The government subpoenas Google’s records, and also Yahoo!’s and Microsoft’s. MSFT and YHOO cave: Their stocks are down a little over and a little under 2%, respectively. Google resists. Its stock drops almost 9%. And yet a headline for an article by MSNBC’s chief economics correspondent–with the relevant stock prices immediately alongside–notes, “Google stand could be good for business.” Maybe he’s talking about Microsoft’s business?
The article quotes Dan Solove who has thoughts about the matter here, here and here. Solove and others view Google’s resistance as primarily a matter of principle, but I bet Google is quick to claim that it is (or at least “will be eventually. Really. We promise”) good for the bottom line. And perhaps here principle and profit coincide: That principle in this case seems to require resisting government interference in markets is a good indication that this might be true. But what if the two remain divergent?
Think about how Google’s actions square with one or more of these claims, Tyler Cowen’s attempted distillation of Milton Friedman’s thoughts on Corporate Social Responsibility:
1. Profit maximization is the best rule available, even though it fails society in particular instances (in that case, isn’t there some slightly more convoluted rule that can cover at least some of these situations and modify the outcomes? If only “very simple” rules are allowed, why?)
2. Businesses have no responsibility to behave in an act utilitarian fashion. Rules are rules, and we should follow them, come what may.
3. Following the doctrine of fiduciary responsibility — in this case to shareholders — is the greatest social good in these situations. It outweighs potential act utilitarian considerations pointing in other directions.
4. Force and fraud aside, profit maximization always coincides with the social good, at least in the absence of bad government interventions.
5. It is a public choice argument. The claim is a noble lie, for otherwise business will be regulated by government in a counterproductive manner.
6. So much anti-corporate nonsense has been written, so we need to shock people with an extreme claim in the opposite direction.
Defenders of Google’s actions on principle will point to the caveat in #4 and will deny especially #2 and #3.

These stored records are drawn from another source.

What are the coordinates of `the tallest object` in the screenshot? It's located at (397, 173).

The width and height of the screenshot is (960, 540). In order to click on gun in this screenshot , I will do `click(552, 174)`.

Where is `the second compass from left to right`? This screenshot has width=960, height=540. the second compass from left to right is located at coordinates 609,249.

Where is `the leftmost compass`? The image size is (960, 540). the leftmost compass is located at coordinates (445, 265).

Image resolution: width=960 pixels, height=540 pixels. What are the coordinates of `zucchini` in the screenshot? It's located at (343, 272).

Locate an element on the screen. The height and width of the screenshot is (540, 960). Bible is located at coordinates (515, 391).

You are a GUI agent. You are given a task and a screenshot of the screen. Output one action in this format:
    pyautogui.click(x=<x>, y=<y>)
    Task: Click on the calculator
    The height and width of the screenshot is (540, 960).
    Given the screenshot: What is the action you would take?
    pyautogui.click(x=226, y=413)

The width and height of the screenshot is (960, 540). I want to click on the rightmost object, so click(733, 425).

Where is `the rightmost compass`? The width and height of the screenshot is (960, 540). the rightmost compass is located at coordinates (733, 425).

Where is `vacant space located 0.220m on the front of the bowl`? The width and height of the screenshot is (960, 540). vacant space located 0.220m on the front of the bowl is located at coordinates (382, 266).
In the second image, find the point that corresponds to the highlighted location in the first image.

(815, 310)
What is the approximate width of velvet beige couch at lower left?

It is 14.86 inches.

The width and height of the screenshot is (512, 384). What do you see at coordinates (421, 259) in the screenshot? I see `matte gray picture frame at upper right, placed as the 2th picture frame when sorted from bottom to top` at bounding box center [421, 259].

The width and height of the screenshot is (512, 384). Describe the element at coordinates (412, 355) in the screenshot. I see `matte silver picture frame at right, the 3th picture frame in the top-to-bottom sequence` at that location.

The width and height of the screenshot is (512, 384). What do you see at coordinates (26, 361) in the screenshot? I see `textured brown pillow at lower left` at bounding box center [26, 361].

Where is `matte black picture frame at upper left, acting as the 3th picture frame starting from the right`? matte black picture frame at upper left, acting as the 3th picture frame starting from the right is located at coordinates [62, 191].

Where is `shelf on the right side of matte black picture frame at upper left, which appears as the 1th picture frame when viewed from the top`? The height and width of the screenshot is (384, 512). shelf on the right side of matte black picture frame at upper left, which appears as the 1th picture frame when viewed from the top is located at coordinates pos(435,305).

I would like to rest my defense of profit maximization on #4, but as a descriptive matter, I think the exception is in serious danger of subsuming the rule. I suppose that leaves me with #3, which looks to me like a slightly weaker version of #4. (And Steve Bainbridge has mounted a compelling justification of #1 and #2).
Either way, I’ve said it before and I’ll say it again: Google does not have a duty here to saddle its shareholders with the cost of saving the world from itself. Although if I knew its leaders believed in any of the claims above, I’d give them the benefit of the doubt.